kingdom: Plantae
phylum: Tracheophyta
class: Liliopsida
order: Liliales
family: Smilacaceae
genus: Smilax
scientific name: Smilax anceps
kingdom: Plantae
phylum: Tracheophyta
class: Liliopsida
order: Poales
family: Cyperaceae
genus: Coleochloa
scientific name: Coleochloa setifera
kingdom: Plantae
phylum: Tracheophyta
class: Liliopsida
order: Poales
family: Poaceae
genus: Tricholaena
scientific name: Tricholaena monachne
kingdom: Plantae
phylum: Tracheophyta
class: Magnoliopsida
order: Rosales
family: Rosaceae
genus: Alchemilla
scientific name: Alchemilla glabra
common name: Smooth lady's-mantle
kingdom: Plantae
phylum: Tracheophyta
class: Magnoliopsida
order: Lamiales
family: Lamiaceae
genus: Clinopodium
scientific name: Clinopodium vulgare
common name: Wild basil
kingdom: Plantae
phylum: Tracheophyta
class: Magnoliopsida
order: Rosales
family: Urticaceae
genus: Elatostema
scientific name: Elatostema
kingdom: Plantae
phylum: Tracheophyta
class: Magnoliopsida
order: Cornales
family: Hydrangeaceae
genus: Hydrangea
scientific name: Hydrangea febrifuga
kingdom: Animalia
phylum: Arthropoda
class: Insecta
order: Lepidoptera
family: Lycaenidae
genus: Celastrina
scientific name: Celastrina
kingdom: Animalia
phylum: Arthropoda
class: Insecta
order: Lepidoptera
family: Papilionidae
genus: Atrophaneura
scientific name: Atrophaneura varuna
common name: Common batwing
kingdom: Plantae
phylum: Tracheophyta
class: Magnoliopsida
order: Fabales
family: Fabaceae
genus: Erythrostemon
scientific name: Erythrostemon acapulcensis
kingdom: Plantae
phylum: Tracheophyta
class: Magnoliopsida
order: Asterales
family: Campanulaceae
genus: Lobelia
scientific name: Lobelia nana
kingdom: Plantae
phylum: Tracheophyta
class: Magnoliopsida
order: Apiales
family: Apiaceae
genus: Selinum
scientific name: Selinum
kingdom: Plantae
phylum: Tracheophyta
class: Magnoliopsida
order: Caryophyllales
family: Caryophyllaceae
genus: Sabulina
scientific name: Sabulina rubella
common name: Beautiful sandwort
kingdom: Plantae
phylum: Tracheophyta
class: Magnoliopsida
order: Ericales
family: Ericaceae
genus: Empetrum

Task directions | Extract the lines of the rows unchanged, starting at the line that contains "genus: Smilax" and continuing through the last line of the rows.

Task result |
genus: Smilax
scientific name: Smilax anceps
kingdom: Plantae
phylum: Tracheophyta
class: Liliopsida
order: Poales
family: Cyperaceae
genus: Coleochloa
scientific name: Coleochloa setifera
kingdom: Plantae
phylum: Tracheophyta
class: Liliopsida
order: Poales
family: Poaceae
genus: Tricholaena
scientific name: Tricholaena monachne
kingdom: Plantae
phylum: Tracheophyta
class: Magnoliopsida
order: Rosales
family: Rosaceae
genus: Alchemilla
scientific name: Alchemilla glabra
common name: Smooth lady's-mantle
kingdom: Plantae
phylum: Tracheophyta
class: Magnoliopsida
order: Lamiales
family: Lamiaceae
genus: Clinopodium
scientific name: Clinopodium vulgare
common name: Wild basil
kingdom: Plantae
phylum: Tracheophyta
class: Magnoliopsida
order: Rosales
family: Urticaceae
genus: Elatostema
scientific name: Elatostema
kingdom: Plantae
phylum: Tracheophyta
class: Magnoliopsida
order: Cornales
family: Hydrangeaceae
genus: Hydrangea
scientific name: Hydrangea febrifuga
kingdom: Animalia
phylum: Arthropoda
class: Insecta
order: Lepidoptera
family: Lycaenidae
genus: Celastrina
scientific name: Celastrina
kingdom: Animalia
phylum: Arthropoda
class: Insecta
order: Lepidoptera
family: Papilionidae
genus: Atrophaneura
scientific name: Atrophaneura varuna
common name: Common batwing
kingdom: Plantae
phylum: Tracheophyta
class: Magnoliopsida
order: Fabales
family: Fabaceae
genus: Erythrostemon
scientific name: Erythrostemon acapulcensis
kingdom: Plantae
phylum: Tracheophyta
class: Magnoliopsida
order: Asterales
family: Campanulaceae
genus: Lobelia
scientific name: Lobelia nana
kingdom: Plantae
phylum: Tracheophyta
class: Magnoliopsida
order: Apiales
family: Apiaceae
genus: Selinum
scientific name: Selinum
kingdom: Plantae
phylum: Tracheophyta
class: Magnoliopsida
order: Caryophyllales
family: Caryophyllaceae
genus: Sabulina
scientific name: Sabulina rubella
common name: Beautiful sandwort
kingdom: Plantae
phylum: Tracheophyta
class: Magnoliopsida
order: Ericales
family: Ericaceae
genus: Empetrum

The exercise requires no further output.